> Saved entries
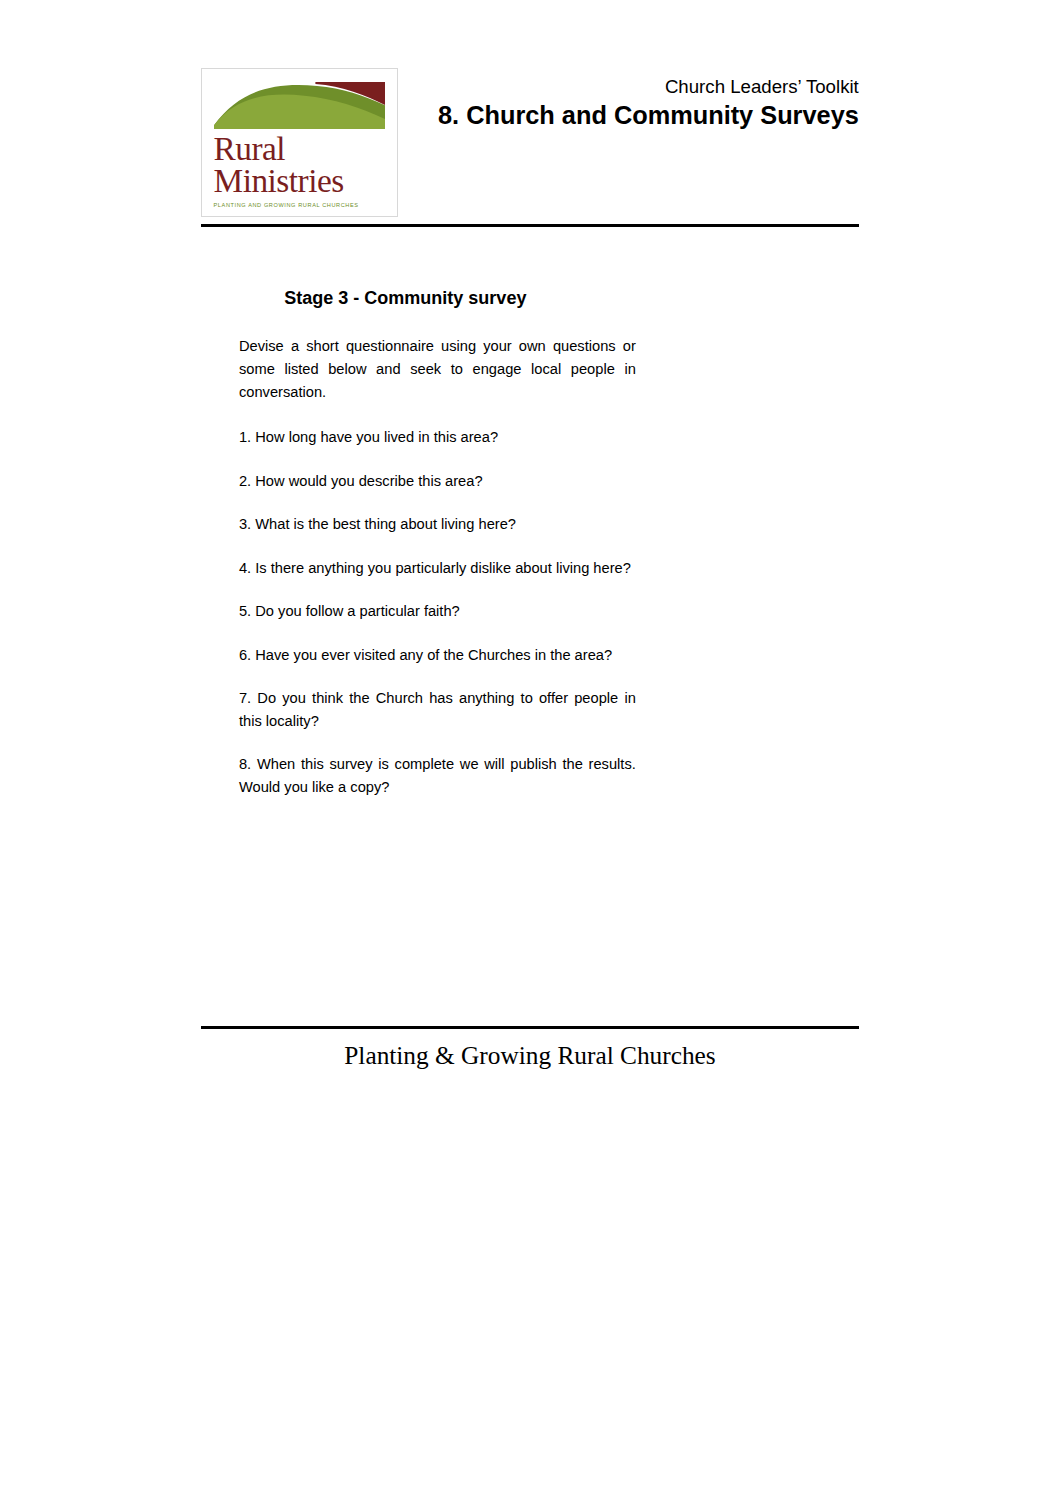RuralMinistries
Planting and growing rural churches
Church Leaders’ Toolkit
8. Church and Community Surveys
Stage 3 - Community survey
Devise a short questionnaire using your own questions or some listed below and seek to engage local people in conversation.
1. How long have you lived in this area?
2. How would you describe this area?
3. What is the best thing about living here?
4. Is there anything you particularly dislike about living here?
5. Do you follow a particular faith?
6. Have you ever visited any of the Churches in the area?
7. Do you think the Church has anything to offer people in this locality?
8. When this survey is complete we will publish the results. Would you like a copy?
Planting & Growing Rural Churches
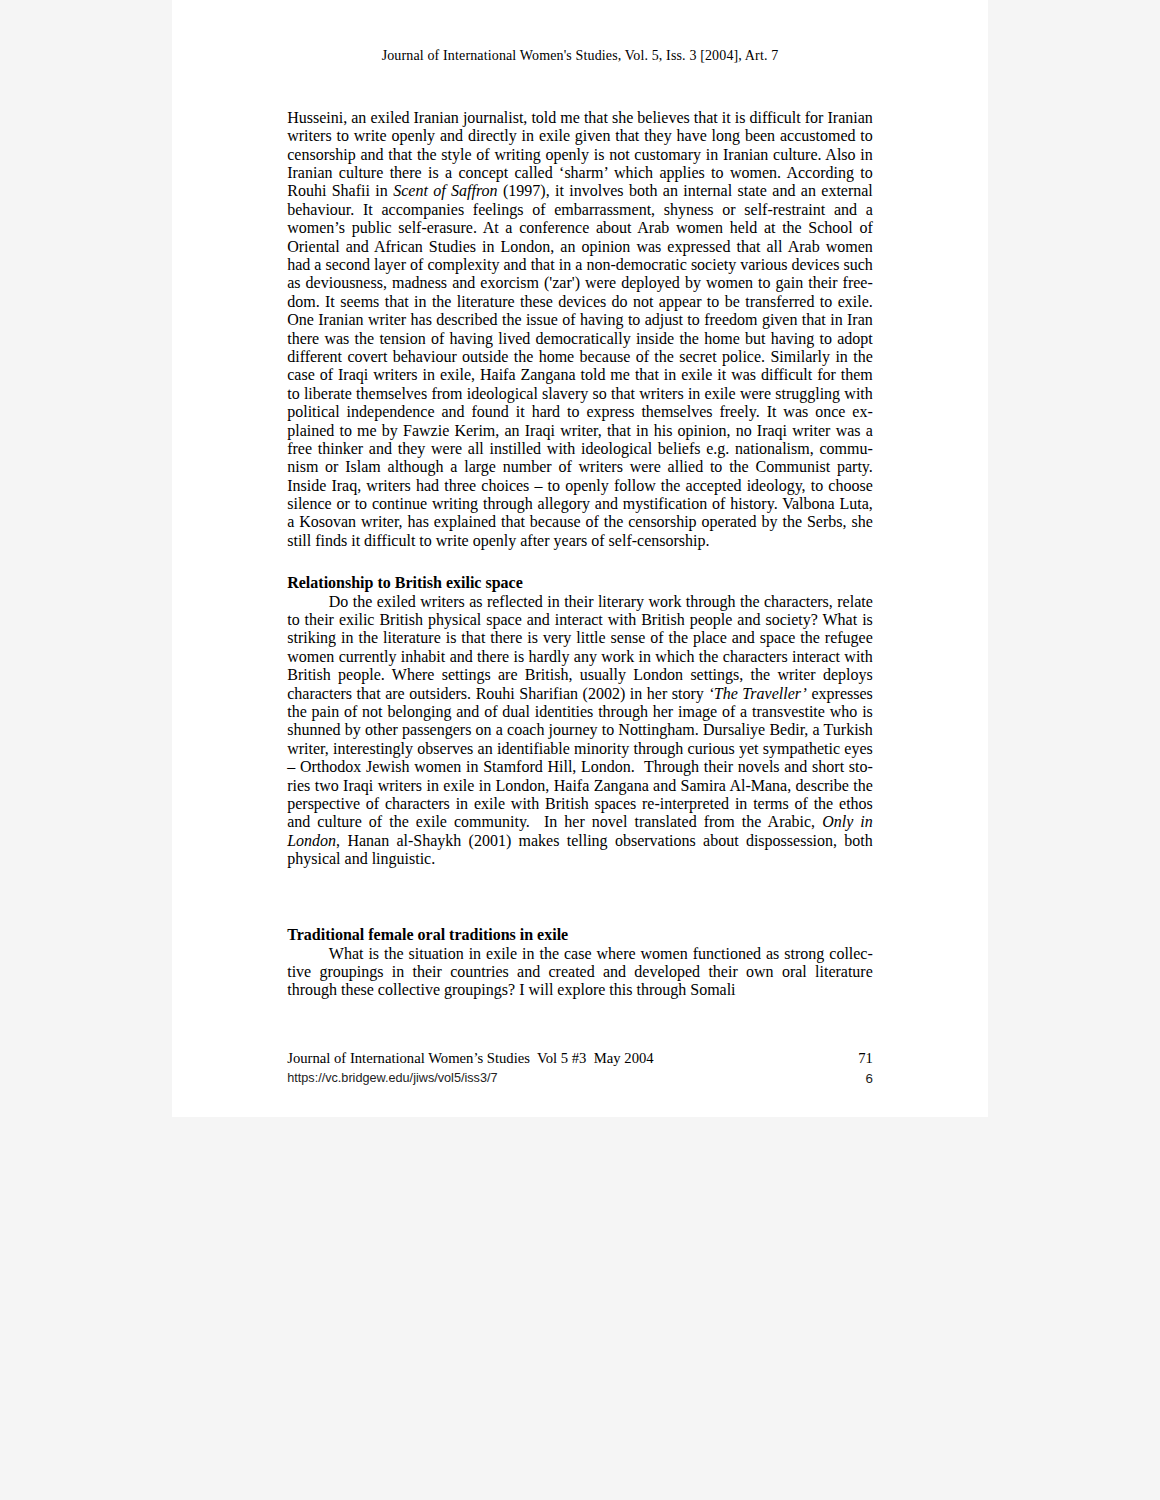Journal of International Women's Studies, Vol. 5, Iss. 3 [2004], Art. 7
Husseini, an exiled Iranian journalist, told me that she believes that it is difficult for Iranian writers to write openly and directly in exile given that they have long been accustomed to censorship and that the style of writing openly is not customary in Iranian culture. Also in Iranian culture there is a concept called ‘sharm’ which applies to women. According to Rouhi Shafii in Scent of Saffron (1997), it involves both an internal state and an external behaviour. It accompanies feelings of embarrassment, shyness or self-restraint and a women’s public self-erasure. At a conference about Arab women held at the School of Oriental and African Studies in London, an opinion was expressed that all Arab women had a second layer of complexity and that in a non-democratic society various devices such as deviousness, madness and exorcism ('zar') were deployed by women to gain their freedom. It seems that in the literature these devices do not appear to be transferred to exile. One Iranian writer has described the issue of having to adjust to freedom given that in Iran there was the tension of having lived democratically inside the home but having to adopt different covert behaviour outside the home because of the secret police. Similarly in the case of Iraqi writers in exile, Haifa Zangana told me that in exile it was difficult for them to liberate themselves from ideological slavery so that writers in exile were struggling with political independence and found it hard to express themselves freely. It was once explained to me by Fawzie Kerim, an Iraqi writer, that in his opinion, no Iraqi writer was a free thinker and they were all instilled with ideological beliefs e.g. nationalism, communism or Islam although a large number of writers were allied to the Communist party. Inside Iraq, writers had three choices – to openly follow the accepted ideology, to choose silence or to continue writing through allegory and mystification of history. Valbona Luta, a Kosovan writer, has explained that because of the censorship operated by the Serbs, she still finds it difficult to write openly after years of self-censorship.
Relationship to British exilic space
Do the exiled writers as reflected in their literary work through the characters, relate to their exilic British physical space and interact with British people and society? What is striking in the literature is that there is very little sense of the place and space the refugee women currently inhabit and there is hardly any work in which the characters interact with British people. Where settings are British, usually London settings, the writer deploys characters that are outsiders. Rouhi Sharifian (2002) in her story ‘The Traveller’ expresses the pain of not belonging and of dual identities through her image of a transvestite who is shunned by other passengers on a coach journey to Nottingham. Dursaliye Bedir, a Turkish writer, interestingly observes an identifiable minority through curious yet sympathetic eyes – Orthodox Jewish women in Stamford Hill, London. Through their novels and short stories two Iraqi writers in exile in London, Haifa Zangana and Samira Al-Mana, describe the perspective of characters in exile with British spaces re-interpreted in terms of the ethos and culture of the exile community. In her novel translated from the Arabic, Only in London, Hanan al-Shaykh (2001) makes telling observations about dispossession, both physical and linguistic.
Traditional female oral traditions in exile
What is the situation in exile in the case where women functioned as strong collective groupings in their countries and created and developed their own oral literature through these collective groupings? I will explore this through Somali
Journal of International Women’s Studies Vol 5 #3 May 2004 71
https://vc.bridgew.edu/jiws/vol5/iss3/7 6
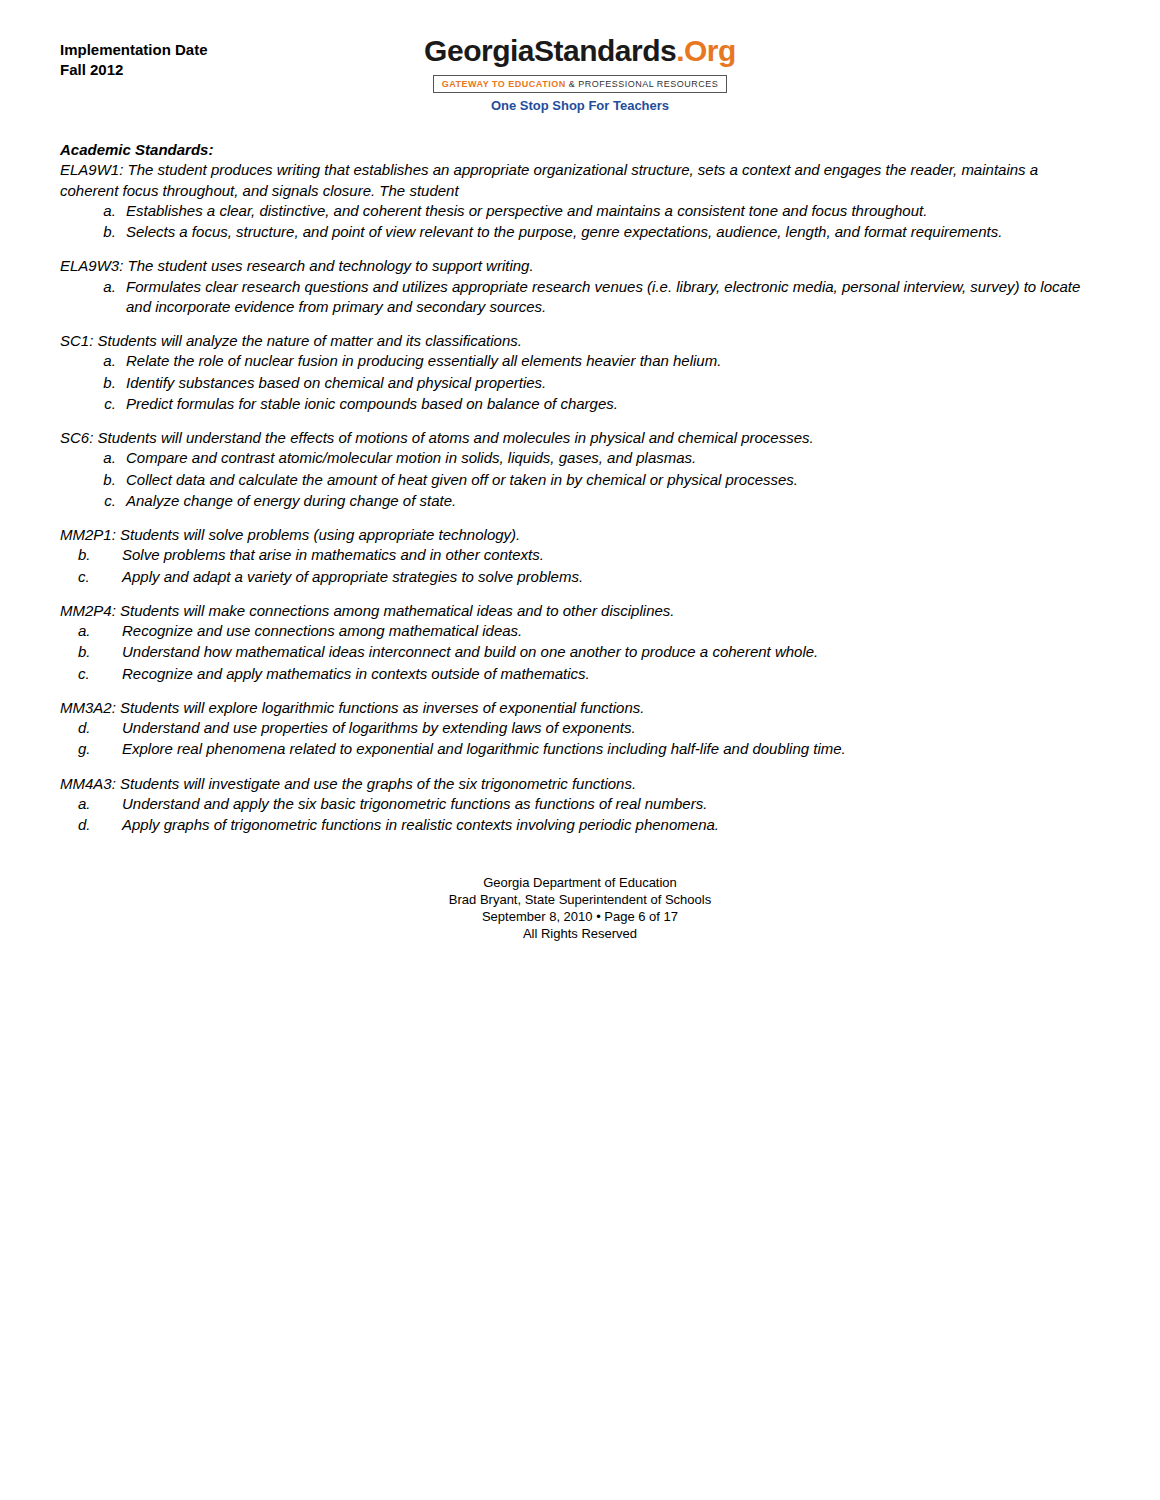Implementation Date
Fall 2012
Georgia Standards.Org
GATEWAY TO EDUCATION & PROFESSIONAL RESOURCES
One Stop Shop For Teachers
Academic Standards:
ELA9W1: The student produces writing that establishes an appropriate organizational structure, sets a context and engages the reader, maintains a coherent focus throughout, and signals closure. The student
Establishes a clear, distinctive, and coherent thesis or perspective and maintains a consistent tone and focus throughout.
Selects a focus, structure, and point of view relevant to the purpose, genre expectations, audience, length, and format requirements.
ELA9W3: The student uses research and technology to support writing.
Formulates clear research questions and utilizes appropriate research venues (i.e. library, electronic media, personal interview, survey) to locate and incorporate evidence from primary and secondary sources.
SC1: Students will analyze the nature of matter and its classifications.
Relate the role of nuclear fusion in producing essentially all elements heavier than helium.
Identify substances based on chemical and physical properties.
Predict formulas for stable ionic compounds based on balance of charges.
SC6: Students will understand the effects of motions of atoms and molecules in physical and chemical processes.
Compare and contrast atomic/molecular motion in solids, liquids, gases, and plasmas.
Collect data and calculate the amount of heat given off or taken in by chemical or physical processes.
Analyze change of energy during change of state.
MM2P1: Students will solve problems (using appropriate technology).
b. Solve problems that arise in mathematics and in other contexts.
c. Apply and adapt a variety of appropriate strategies to solve problems.
MM2P4: Students will make connections among mathematical ideas and to other disciplines.
a. Recognize and use connections among mathematical ideas.
b. Understand how mathematical ideas interconnect and build on one another to produce a coherent whole.
c. Recognize and apply mathematics in contexts outside of mathematics.
MM3A2: Students will explore logarithmic functions as inverses of exponential functions.
d. Understand and use properties of logarithms by extending laws of exponents.
g. Explore real phenomena related to exponential and logarithmic functions including half-life and doubling time.
MM4A3: Students will investigate and use the graphs of the six trigonometric functions.
a. Understand and apply the six basic trigonometric functions as functions of real numbers.
d. Apply graphs of trigonometric functions in realistic contexts involving periodic phenomena.
Georgia Department of Education
Brad Bryant, State Superintendent of Schools
September 8, 2010 • Page 6 of 17
All Rights Reserved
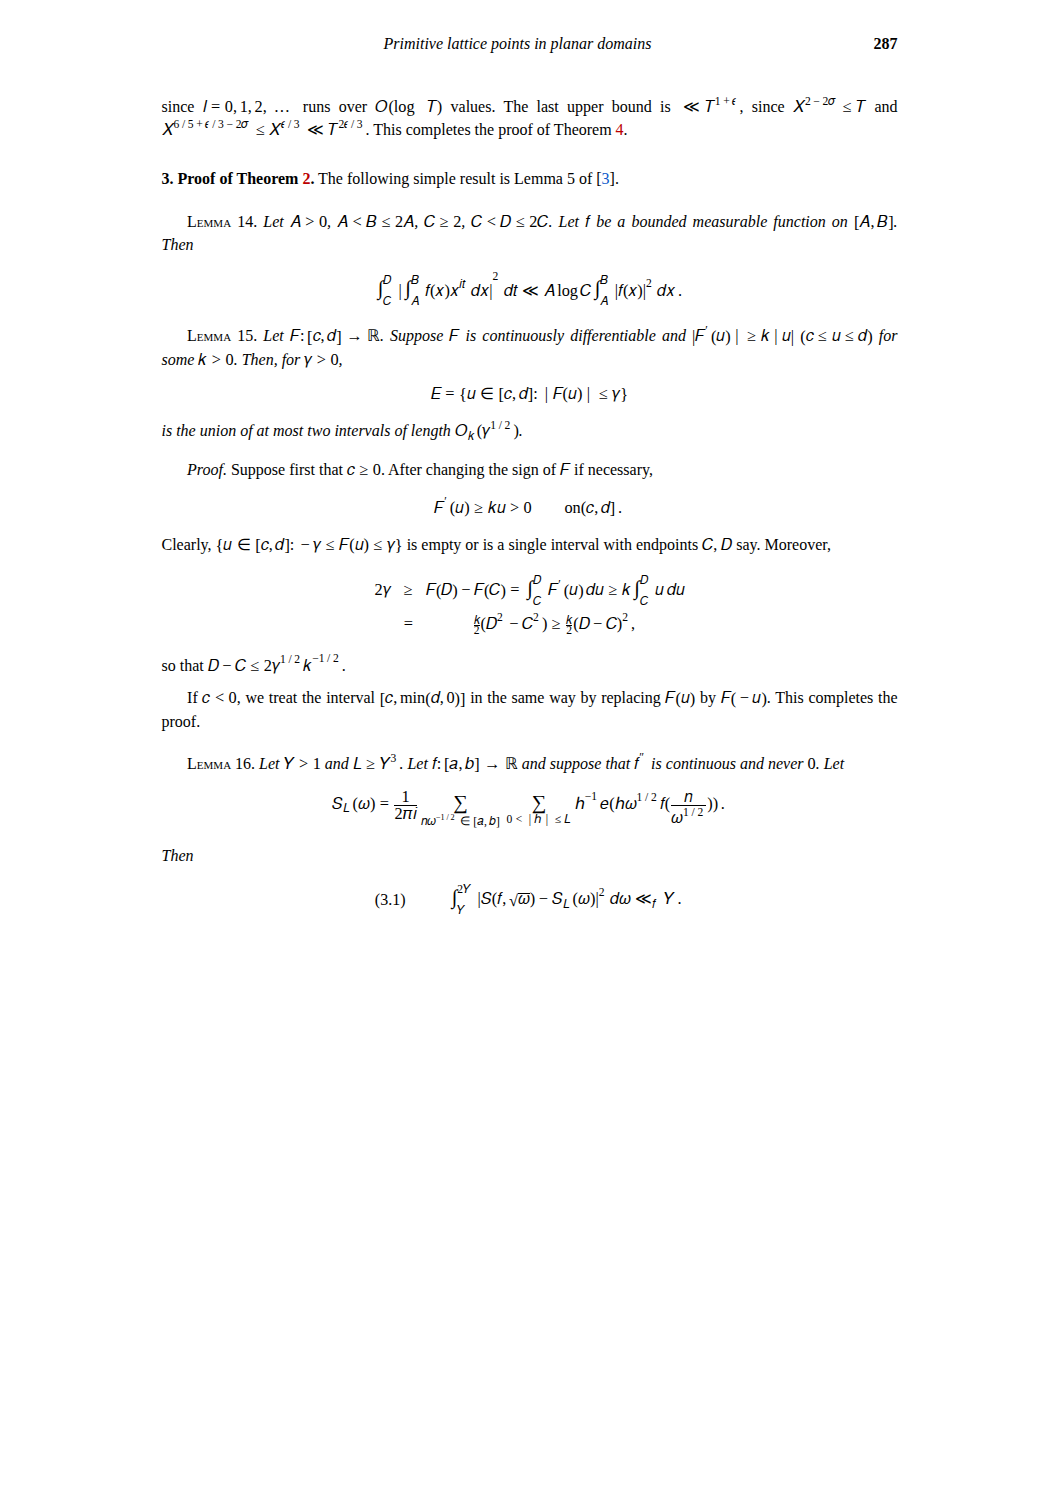Primitive lattice points in planar domains 287
since l=0,1,2,… runs over O(log T) values. The last upper bound is ≪T1+ϵ, since X2−2σ≤T and X6/5+ϵ/3−2σ≤Xϵ/3≪T2ϵ/3. This completes the proof of Theorem 4.
3. Proof of Theorem 2.
The following simple result is Lemma 5 of [3].
Lemma 14. Let A>0, A<B≤2A, C≥2, C<D≤2C. Let f be a bounded measurable function on [A,B]. Then
∫CD | ∫AB f(x) xit dx | 2 dt ≪ AlogC ∫AB |f(x)|2 dx.
Lemma 15. Let F:[c,d]→ℝ. Suppose F is continuously differentiable and |F′(u)|≥k|u| (c≤u≤d) for some k>0. Then, for γ>0,
E= {u∈[c,d] : |F(u)|≤γ }
is the union of at most two intervals of length Ok(γ1/2).
Proof. Suppose first that c≥0. After changing the sign of F if necessary,
F′(u) ≥ku>0 on (c,d].
Clearly, {u∈[c,d]:−γ≤F(u)≤γ} is empty or is a single interval with endpoints C, D say. Moreover,
2γ ≥ F(D)−F(C) = ∫CD F′(u) du ≥ k ∫CD udu = k2 (D2−C2) ≥ k2 (D−C)2 ,
so that D−C≤2γ1/2k−1/2.
If c<0, we treat the interval [c,min(d,0)] in the same way by replacing F(u) by F(−u). This completes the proof.
Lemma 16. Let Y>1 and L≥Y3. Let f:[a,b]→ℝ and suppose that f″ is continuous and never 0. Let
SL(ω) = 12πi ∑ nω−1/2∈[a,b] ∑ 0<|h|≤L h−1 e ( hω1/2 f ( nω1/2 ) ) .
Then
(3.1) ∫Y2Y | S(f,ω) − SL(ω) | 2 dω ≪f Y.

> TASK TO COMPLETE
Leaving out the pictures, restate word for word the lines above from the one containing "September 8, 2010 • Page 6 of 17" through the end of the records, both ends included.

> EXPECTED ANSWER
September 8, 2010 • Page 6 of 17
All Rights Reserved
Primitive lattice points in planar domains 287
since l=0,1,2,… runs over O(log T) values. The last upper bound is ≪T1+ϵ, since X2−2σ≤T and X6/5+ϵ/3−2σ≤Xϵ/3≪T2ϵ/3. This completes the proof of Theorem 4.
3. Proof of Theorem 2.
The following simple result is Lemma 5 of [3].
Lemma 14. Let A>0, A<B≤2A, C≥2, C<D≤2C. Let f be a bounded measurable function on [A,B]. Then
∫CD | ∫AB f(x) xit dx | 2 dt ≪ AlogC ∫AB |f(x)|2 dx.
Lemma 15. Let F:[c,d]→ℝ. Suppose F is continuously differentiable and |F′(u)|≥k|u| (c≤u≤d) for some k>0. Then, for γ>0,
E= {u∈[c,d] : |F(u)|≤γ }
is the union of at most two intervals of length Ok(γ1/2).
Proof. Suppose first that c≥0. After changing the sign of F if necessary,
F′(u) ≥ku>0 on (c,d].
Clearly, {u∈[c,d]:−γ≤F(u)≤γ} is empty or is a single interval with endpoints C, D say. Moreover,
2γ ≥ F(D)−F(C) = ∫CD F′(u) du ≥ k ∫CD udu = k2 (D2−C2) ≥ k2 (D−C)2 ,
so that D−C≤2γ1/2k−1/2.
If c<0, we treat the interval [c,min(d,0)] in the same way by replacing F(u) by F(−u). This completes the proof.
Lemma 16. Let Y>1 and L≥Y3. Let f:[a,b]→ℝ and suppose that f″ is continuous and never 0. Let
SL(ω) = 12πi ∑ nω−1/2∈[a,b] ∑ 0<|h|≤L h−1 e ( hω1/2 f ( nω1/2 ) ) .
Then
(3.1) ∫Y2Y | S(f,ω) − SL(ω) | 2 dω ≪f Y.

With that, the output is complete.